Matt Bartolini Talks Inflation-Resilient Portfolios & More
Companies Mentioned
Why It Matters
Persistent core inflation and AI‑related cost pressures force advisors to rethink the classic 60/40 mix, making inflation‑linked assets and diversified real‑return strategies essential for protecting client wealth.
Key Takeaways
- •Supercore CPI stays above 3%, signaling persistent core inflation
- •AI-driven capex adds short‑term inflation pressure via supply‑chain demand
- •TIPX (1‑10 yr TIPS ETF) outperforms broader TIPS in rising rate environment
- •Inflation‑linked assets comprise only ~2.3% of fixed‑income portfolios
- •Traditional 60/40 mix loses resilience; non‑U.S. equities gain relevance
Pulse Analysis
The latest CPI and PPI releases underscore a shift from a transient price spike to a more entrenched inflation environment. While headline numbers are still swayed by volatile energy prices, the Supercore CPI—excluding housing and energy—has consistently hovered above the 3% mark, indicating that core price pressures are persisting. Adding to the mix, AI‑driven capital expenditures are creating a short‑term inflation impulse as manufacturers scramble for chips and memory, a trend reflected in the highest PPI component price increases since 2022. These dynamics suggest that inflation is no longer a temporary blip but a structural factor that will shape asset allocation decisions for the foreseeable future.
For portfolio construction, Bartolini points to inflation‑protected bond ETFs as a pragmatic hedge, but with a caveat: longer‑duration TIPS can suffer when rising rates erode bond prices. The State Street TIPX fund, which caps duration at ten years, has already outperformed broader TIPS indices, offering a more balanced exposure to the inflation premium while limiting duration risk. Yet, inflation‑linked securities remain under‑represented—just 2.3% of fixed‑income assets—highlighting a significant opportunity gap. Advisors are therefore encouraged to blend TIPX with other real‑return assets, such as commodities and gold, to achieve a more resilient risk‑return profile.
Beyond bonds, the macro backdrop is prompting a reevaluation of the classic 60/40 model. With U.S. equities facing headwinds from higher rates and inflation, non‑U.S. equities and commodity‑focused strategies are gaining traction, delivering diversification benefits and a positive correlation to rising price environments.
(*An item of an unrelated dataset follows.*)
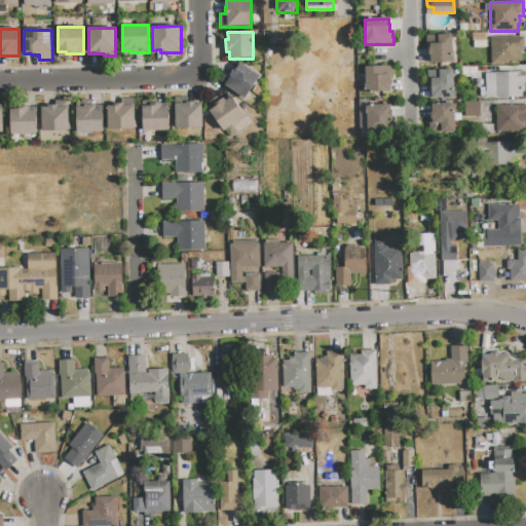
[(439,35),(451,34),(452,51),(453,51),(453,64),(429,64),(429,55),(428,55),(428,48),(429,48),(429,43),(439,43),(439,35)]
Multi‑asset solutions like Bridgewater’s ALLW or the RLY real‑return fund combine inflation‑linked bonds, natural‑resource equities, commodities, and real estate, offering a holistic hedge against both inflation and growth volatility. As supply‑chain disruptions and geopolitical tensions persist, investors who proactively integrate these real‑asset components will be better positioned to preserve purchasing power and capture upside in an inflation‑driven market.